Brexit : le tapis rouge déroulé en sens inverse par Paris et l’Union Européenne pour la City


On se souvient de la déclaration un brin provocatrice de David Cameron qui s’était dit prêt à « dérouler le tapis rouge » aux expatriés français dans un contexte de mise place d’une taxe a 75% sur les hauts salaires par le gouvernement de François Hollande. Emmanuel macron lui avait indirectement répondu en mars dernier dans une interview au Financial Times évoquant la probable arrivé sur la place parisienne de bon nombre de banquiers de la City en cas de Brexit.

Depuis, les déclarations se sont multipliées côté Français : en disant « Welcome » aux entreprises outre-manche début juillet 2016 lors d’une conférence organisée par Europlace ainsi qu’en évoquant une série de mesures destinée à renforcer l’attractivité de Paris, le premier ministre Manuel Valls a à nouveau mis ce sujet au centre du débat. Même Anne Hidalgo, maire de Paris – malgré sa déclaration commune pour une meilleure coopération avec le maire de Londres – et Valérie Pécresse, nouvelle présidente de la région Ile de France, semblent avoir fait front commun sur le sujet.

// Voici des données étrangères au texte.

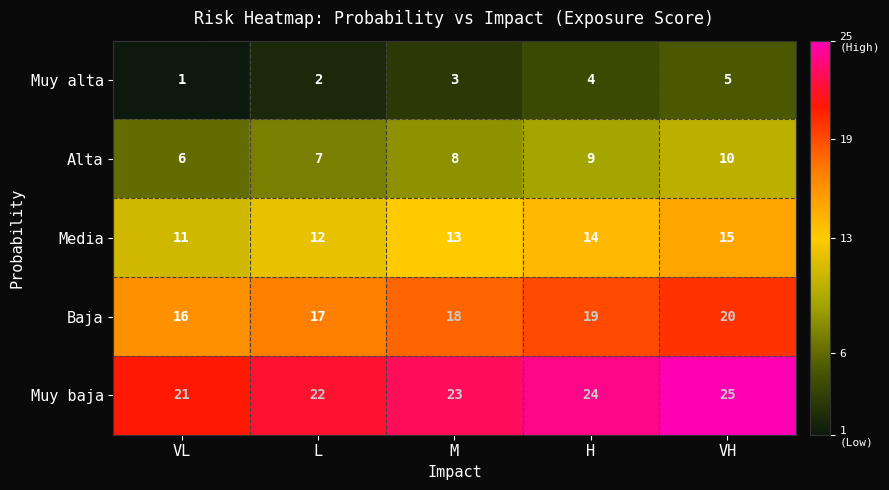

Is it true that Muy baja equals 5 at VL?

False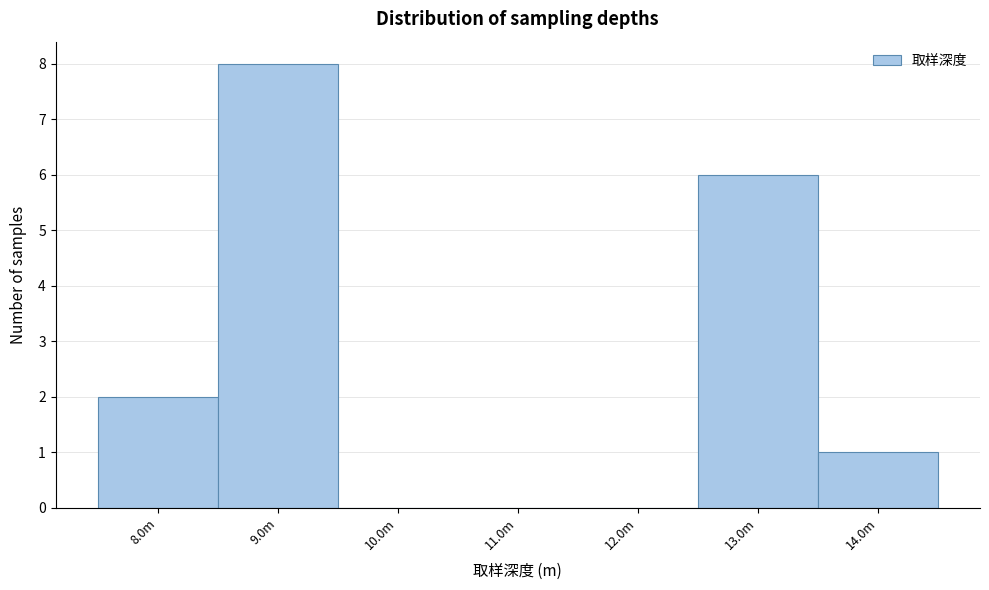

Reading left to right, extract all data points from this chart.

8.0m=2	9.0m=8	10.0m=0	11.0m=0	12.0m=0	13.0m=6	14.0m=1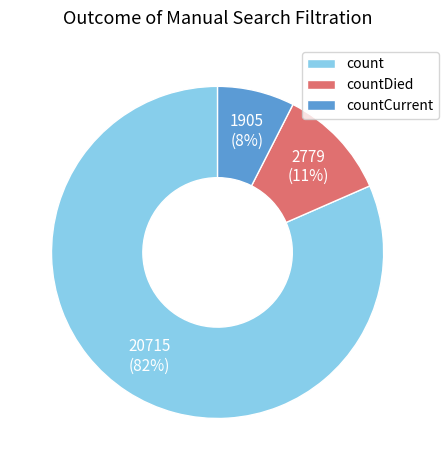

To the nearest percent, what is the average slice percentage?

33%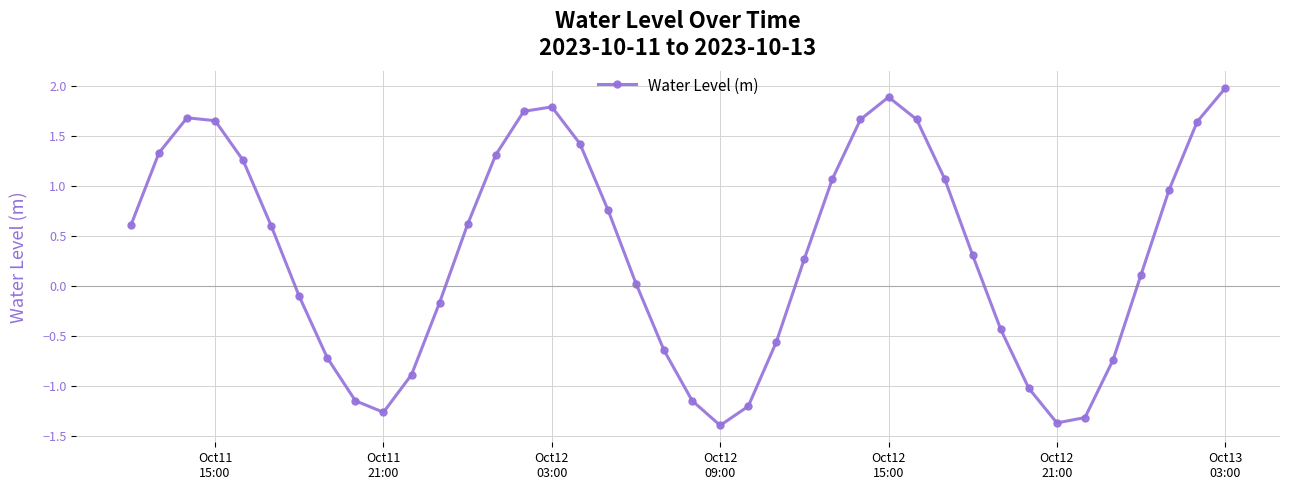

What is the maximum value shown in the chart?

2.0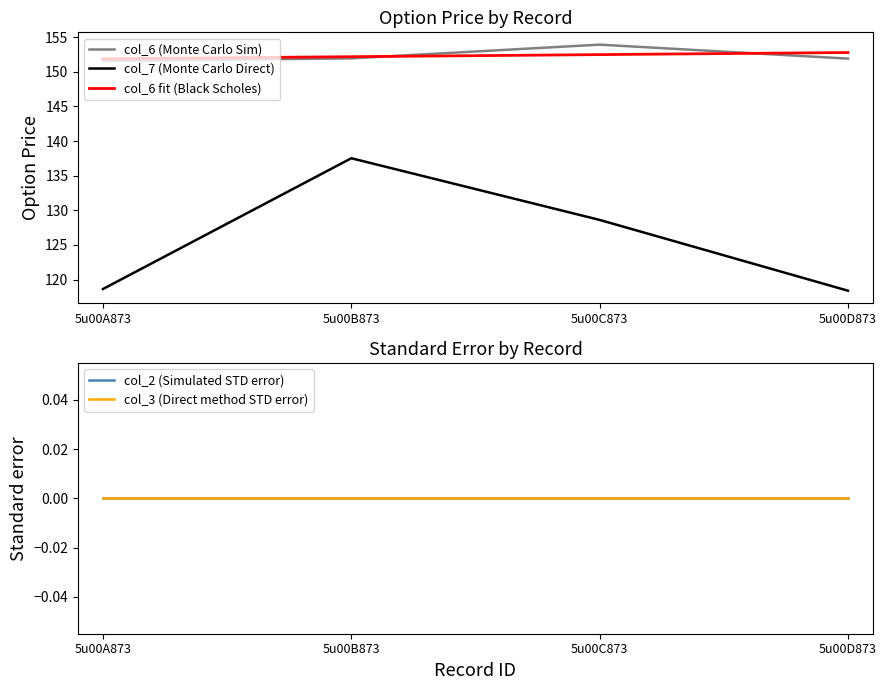

Read the col_6 value at 5u00B873.

151.9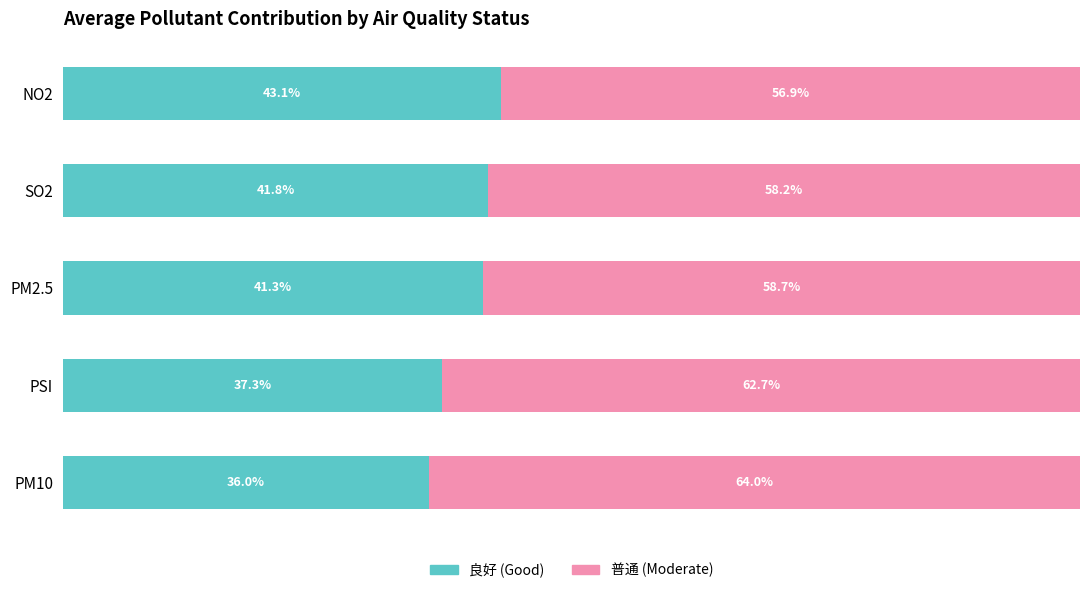

At which label does 良好 (Good) reach its peak?

NO2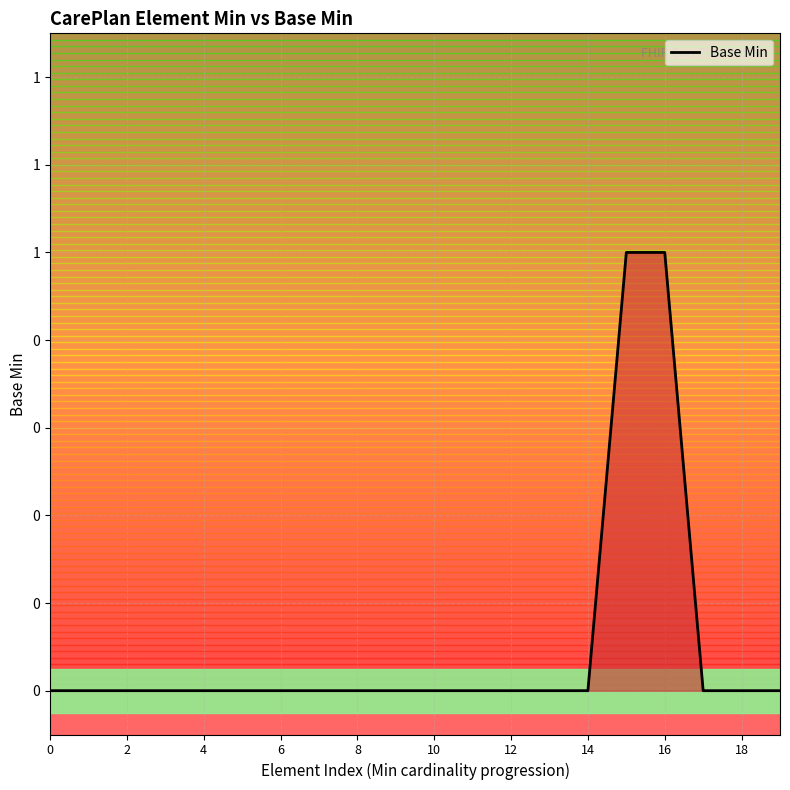

True or false: the data has more than 0 interior local peaks.

False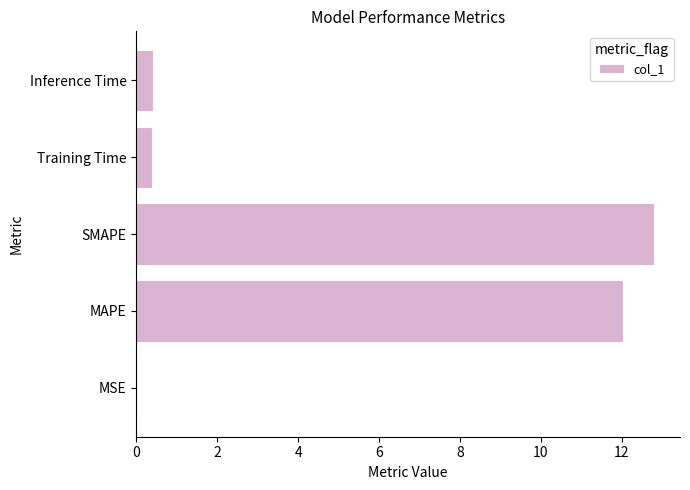

What is the greatest value displayed?

12.8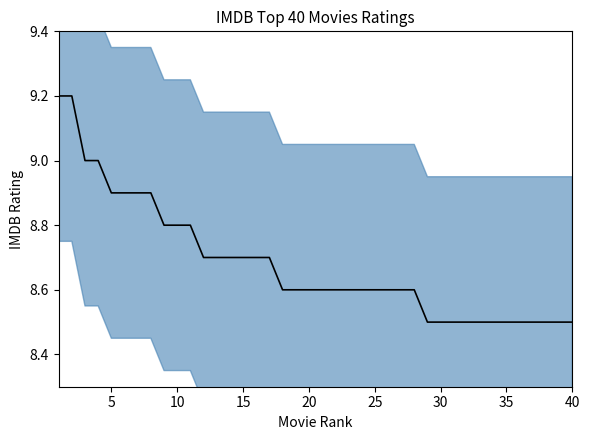

What is the maximum value shown in the chart?

9.2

Le Brexit pose la question du « passeport financier » européen

Le Brexit pourrait avoir pour conséquence de faire perdre aux sociétés de gestion britanniques le passeport européen, sésame pour distribuer des leurs produits financiers dans les 28 états de l’Union Européenne. Le régulateur britannique, la « Financial Conduct Authority » (FCA), vient de dévoiler que près de 5500 sociétés de gestion seraient potentiellement concernées par la perte de cette autorisation.

5500 sociétés de gestion seraient potentiellement concernées par la perte du passeport européen

De plus, de par son histoire et son exposition internationale, Londres était souvent utilisée comme point d’entrée par de nombreux acteurs originaires des Etats-Unis, du Moyen-Orient ou d’Asie.

L’agence de notation Moody’s a également publié  une étude, moins alarmiste,  jugeant « l’impact limité » sur les sociétés financières, tout en pointant le fait que le l’impact réel ne pourra être réellement mesuré qu’à l’issue des négociations gouvernementales sur le Brexit entre le Royaume-Uni et l’Union Européenne ; en jeu notamment, la possibilité ou non de la reconnaissance d’une « équivalence » entre les régulations britanniques et européennes, applicables de manières éventuellement différenciées entre les différents types d’activités (prêt bancaire, gestion de fonds…).

Les mesures évoquées à Paris

Dans ce contexte, Dublin, Luxembourg, et surtout Francfort sont en piste face à Paris, pour accueillir d’éventuelles délocalisations depuis Londres. Parmi les  mesures annoncés par Manuel Valls, on recense : l’amélioration du régime déjà favorable des « impatriés », la réduction progressive du taux d’IS à 28%, la coordination via « Business France » des démarches administratives liées à l’implantation d’une activité en France.

Manuel Valls a annoncé une réduction du taux d’IS à 28%

L’AMF et l’ACPR ont également annoncé vouloir favoriser ce mouvement en simplifiant les démarches d’obtention d’agrément pour les candidats institutions financières : « 2Week Ticket » équivalent à une procédure accélérée, possibilité de présenter des documents en anglais…

Cela suffira-t-il à redistribuer les cartes au niveau européen ? La négociation qui s’engage avec le Royaume-Uni sera également déterminante dans le comportement des acteurs économiques : la déclaration du Premier Ministre Theresa May, faisant craindre un « hard Brexit » – c’est à dire une sortie d’ici mars 2017 avec une séparation en amont d’une renégociation des différents accords – a ainsi fait violemment replonger la livre à ses plus bas historiques.